Chicken Soup

I’m sick.


  • 3 Carrots, chopped
  • 4 Celery Stalks, chopped
  • 1 Large Onion, chopped
  • 2 Cups Chicken (either left over from the night before or whatever is handy),
  • 4 Cups Chicken Broth
  • 4 Cups Water
  • Bay Leaf
  • 16oz Pasta (whatever is in the cupboard, I like spaghetti)
  • Salt and Pepper
  • Olive Oil


  • Chef’s Knife
  • Large Stock Pot
  • Pot for Pasta
  1. If you don’t happen to have any leftover chicken, then broil some in the oven with a little salt, pepper and olive oil and a touch of white wine in the bottom.
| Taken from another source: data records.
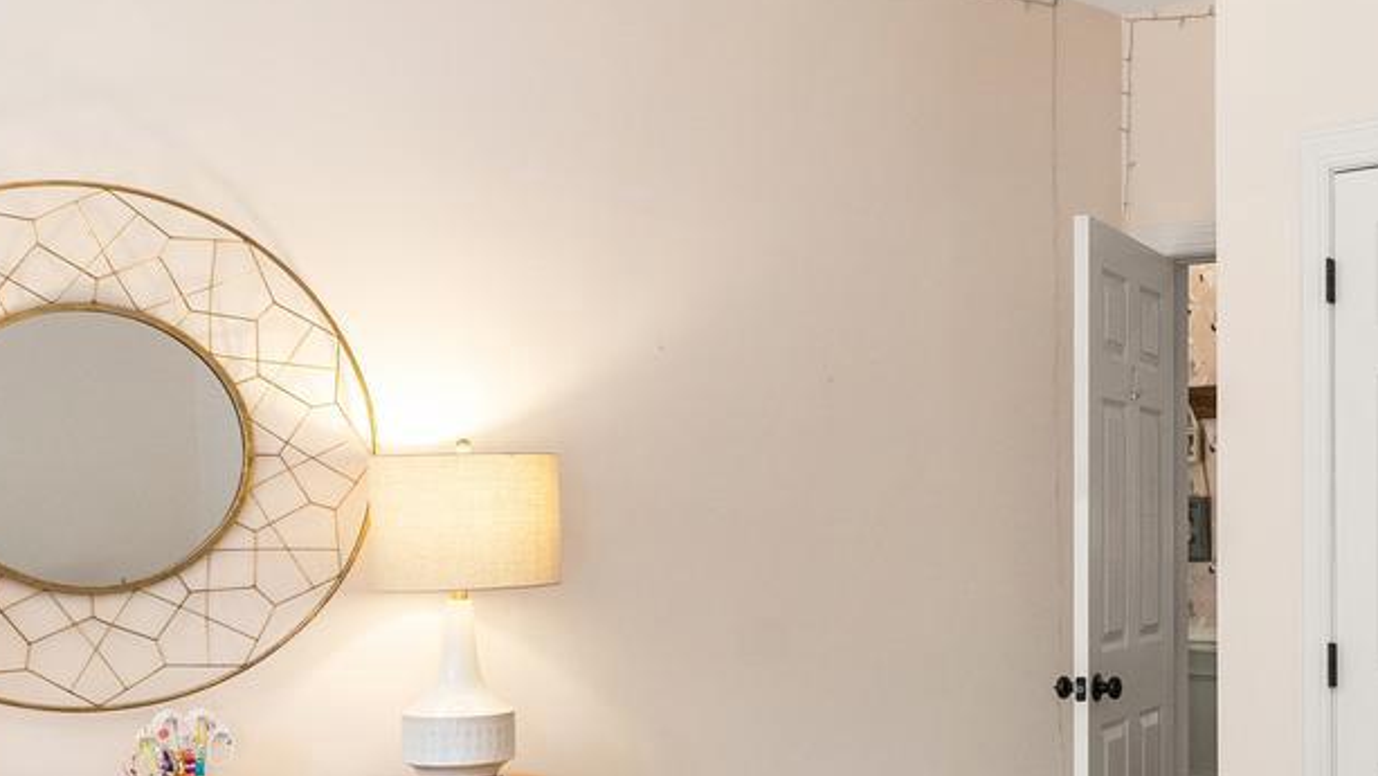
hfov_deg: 36.8
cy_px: 514
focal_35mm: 49
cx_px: 1445
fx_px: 1791
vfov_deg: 24.3
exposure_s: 1/15
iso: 1000
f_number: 8
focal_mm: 14
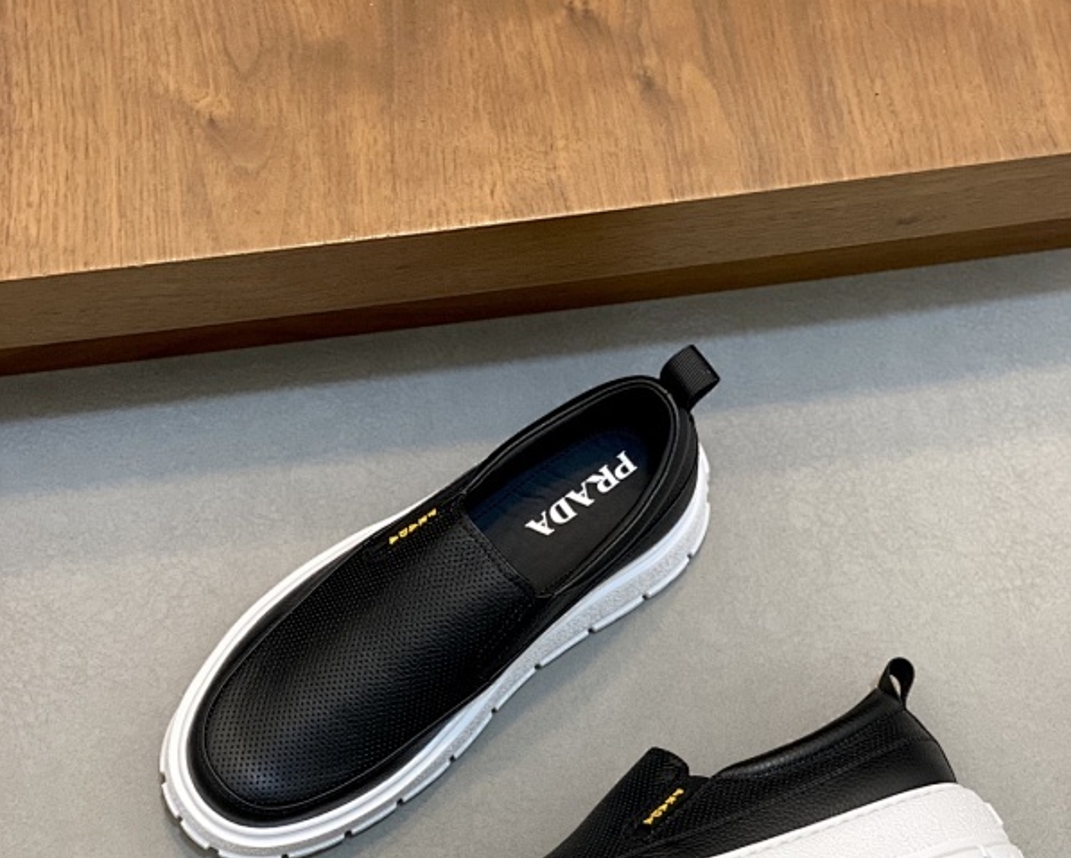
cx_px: 535
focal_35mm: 68
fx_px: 2156
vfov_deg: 22.2
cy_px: 686
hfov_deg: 27.9
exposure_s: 1/100
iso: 125
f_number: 2
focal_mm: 6
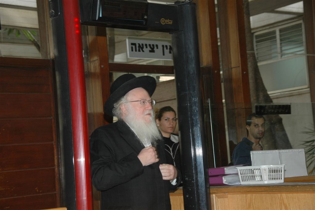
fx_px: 603
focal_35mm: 69
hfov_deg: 29.3
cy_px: 105
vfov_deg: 19.7
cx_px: 158
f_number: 5
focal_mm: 46
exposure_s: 1/60
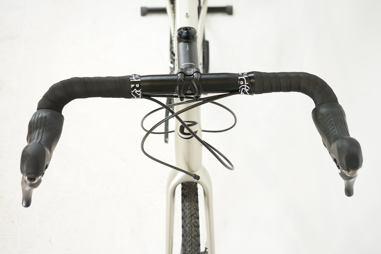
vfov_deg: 30.5
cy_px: 127
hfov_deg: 44.5
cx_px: 190
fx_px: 466
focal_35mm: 44
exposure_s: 1/200
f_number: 5.6
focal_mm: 44
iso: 2500
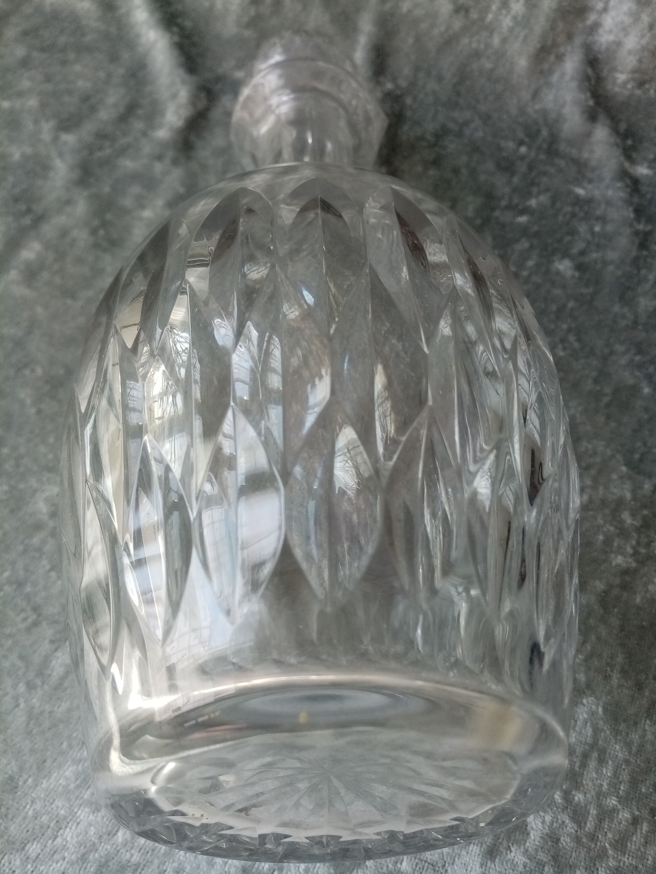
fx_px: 657
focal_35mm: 26
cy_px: 437
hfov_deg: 53.1
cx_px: 328
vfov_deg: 67.3
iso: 102
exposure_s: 1/123
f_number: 1.8
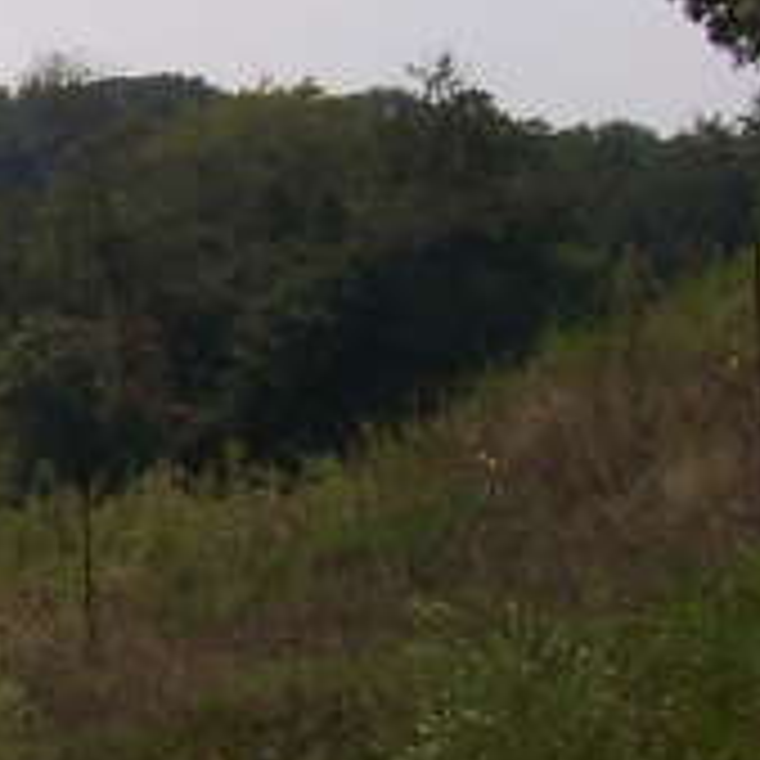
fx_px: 3701
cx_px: -944
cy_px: 214
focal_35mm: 149
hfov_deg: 10.4
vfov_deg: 11.7
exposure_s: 1/1000
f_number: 5.6
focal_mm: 5.6
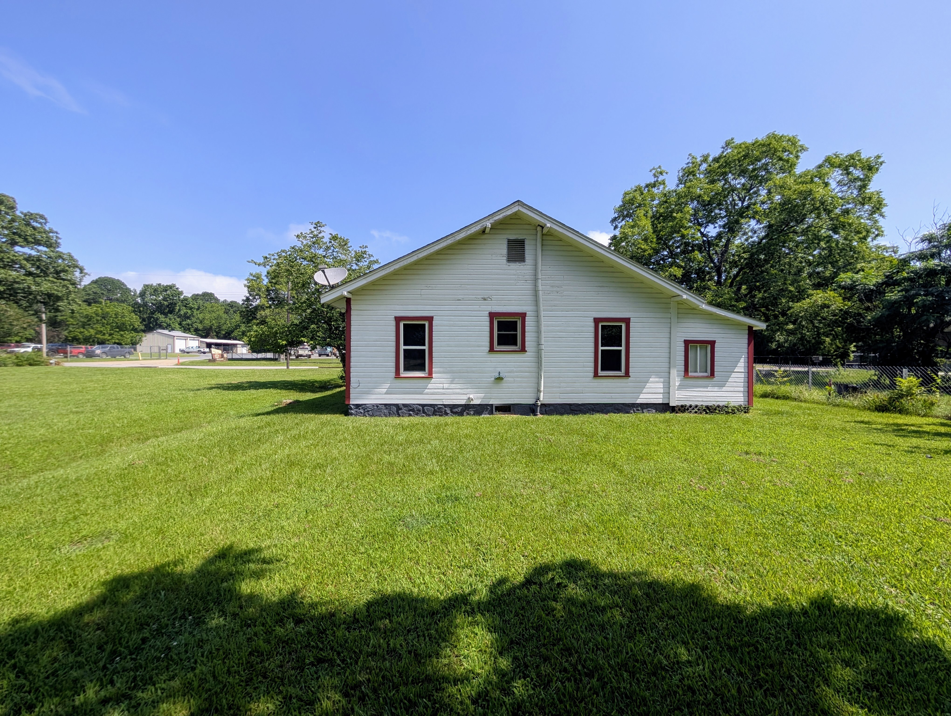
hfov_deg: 110.5
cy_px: 358
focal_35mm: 12
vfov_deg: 94.6
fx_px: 330
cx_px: 476
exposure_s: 1/2169
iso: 48
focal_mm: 2.02
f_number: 1.7
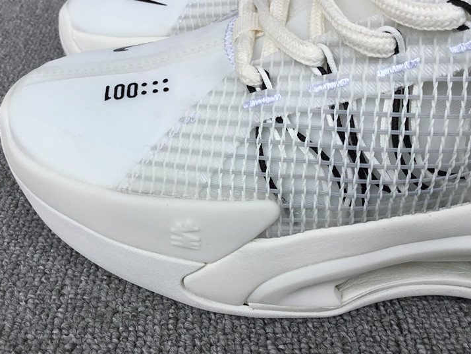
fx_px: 531
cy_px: 149
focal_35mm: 39
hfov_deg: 47.8
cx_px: 223
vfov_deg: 36.8
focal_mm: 3.3
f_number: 2.4
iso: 25
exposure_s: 1/562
Let cool then tear the chicken into bite sized pieces.
  2. With a little olive oil in the bottom of the stock pot, saute the onion then add the celery and carrots. Cook for about 10 minutes.
  3. Add broth, water and bay leaf.
  4. Bring to a boil for about 5 minutes, then turn to simmer for 20 minutes.
  5. Put a pot of water on for the pasta.
  6. Cook pasta until al dente.
  7. Add chicken and pasta to the stock pot and simmer for another 20 minutes.
  8. Adjust seasonings and climb into bed.